__Exercise brief__: Reproduce word for word the part of the free knitting patterns thread below that begins at the words "There are lots" and ends after the words "site for patterns.".

__Exercise passage__:
════════════════
# Link to lots of free patterns



## mombr4 (Apr 21, 2011)

I had done a search online and came across this site which I have never seen before.

There are lots of free patterns. 
Accessory Patterns, Afghan Patterns, Baby Patterns, 
Christmas Patterns, and many others separated but types of patterns. I have not looked through the site, but wanted to pass it on to all who might enjoy some of the many patterns before I forgot. Looks like a great site for patterns.

http://www.knittychick.com/

Enjoy and Happy Knitting


----------



## Sand101 (Jun 1, 2013)

Thank you verry nice pattern


----------



## mtnmama67 (Dec 16, 2011)

Oh my..what a fabulous resource! Thanks!!!!!


----------



## Janeb (Sep 18, 2012)

Thank you for the link.


----------



## In Memory of Scottybear (Sep 20, 2011)

Thanks for the link. Have bookmarked it, but have already downloaded a couple of patterns


----------



## kiwiannie (Jul 30, 2011)

Thanks for the link. :thumbup:


----------



## Peggy S. (Dec 18, 2011)

Thank you. I could knit for years just using some of these patterns.


----------



## TRINITYCRAFTSISTER (Sep 28, 2011)

thank you for this link


----------



## dragonflylace (Jul 2, 2012)

thanks for the link...lots and lots of patterns in one place.


----------



## Browniemom (Sep 24, 2012)

Thank you very much. Will check it out later.
════════════════
__Information given__:

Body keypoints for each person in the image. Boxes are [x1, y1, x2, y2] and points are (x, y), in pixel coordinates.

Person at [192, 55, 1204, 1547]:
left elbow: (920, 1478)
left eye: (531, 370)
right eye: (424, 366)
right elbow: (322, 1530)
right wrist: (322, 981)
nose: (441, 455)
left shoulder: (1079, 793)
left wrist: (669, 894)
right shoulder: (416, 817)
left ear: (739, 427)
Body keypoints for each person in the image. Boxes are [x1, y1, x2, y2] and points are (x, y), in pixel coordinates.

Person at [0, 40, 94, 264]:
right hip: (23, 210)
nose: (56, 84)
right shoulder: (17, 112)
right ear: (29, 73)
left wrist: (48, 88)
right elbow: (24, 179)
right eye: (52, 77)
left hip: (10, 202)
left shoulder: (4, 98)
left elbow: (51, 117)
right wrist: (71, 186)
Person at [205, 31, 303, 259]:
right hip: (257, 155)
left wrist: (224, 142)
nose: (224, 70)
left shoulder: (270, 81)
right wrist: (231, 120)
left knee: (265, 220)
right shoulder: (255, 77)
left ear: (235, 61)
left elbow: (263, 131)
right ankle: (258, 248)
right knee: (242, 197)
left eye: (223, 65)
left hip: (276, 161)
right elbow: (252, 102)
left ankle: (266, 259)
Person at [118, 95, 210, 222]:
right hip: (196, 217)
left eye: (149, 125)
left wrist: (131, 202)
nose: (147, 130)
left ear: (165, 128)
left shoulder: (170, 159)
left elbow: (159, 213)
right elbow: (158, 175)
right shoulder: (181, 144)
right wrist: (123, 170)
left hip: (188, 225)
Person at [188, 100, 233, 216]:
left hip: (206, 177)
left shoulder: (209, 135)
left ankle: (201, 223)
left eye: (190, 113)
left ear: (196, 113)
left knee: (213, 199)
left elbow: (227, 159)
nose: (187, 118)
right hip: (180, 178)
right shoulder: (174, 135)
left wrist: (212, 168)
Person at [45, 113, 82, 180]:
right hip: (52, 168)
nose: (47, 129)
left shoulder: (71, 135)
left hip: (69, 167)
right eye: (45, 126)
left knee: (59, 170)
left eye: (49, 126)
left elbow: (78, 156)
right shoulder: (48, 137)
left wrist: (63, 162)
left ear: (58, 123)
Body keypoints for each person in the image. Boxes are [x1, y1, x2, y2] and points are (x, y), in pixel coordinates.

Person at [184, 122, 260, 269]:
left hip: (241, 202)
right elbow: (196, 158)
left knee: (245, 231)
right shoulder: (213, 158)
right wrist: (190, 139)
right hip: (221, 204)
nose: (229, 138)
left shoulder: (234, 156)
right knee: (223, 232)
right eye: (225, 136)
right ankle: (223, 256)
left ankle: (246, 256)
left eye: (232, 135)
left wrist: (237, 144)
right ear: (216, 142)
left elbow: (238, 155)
════════════════
__Task output__:
There are lots of free patterns. 
Accessory Patterns, Afghan Patterns, Baby Patterns, 
Christmas Patterns, and many others separated but types of patterns. I have not looked through the site, but wanted to pass it on to all who might enjoy some of the many patterns before I forgot. Looks like a great site for patterns.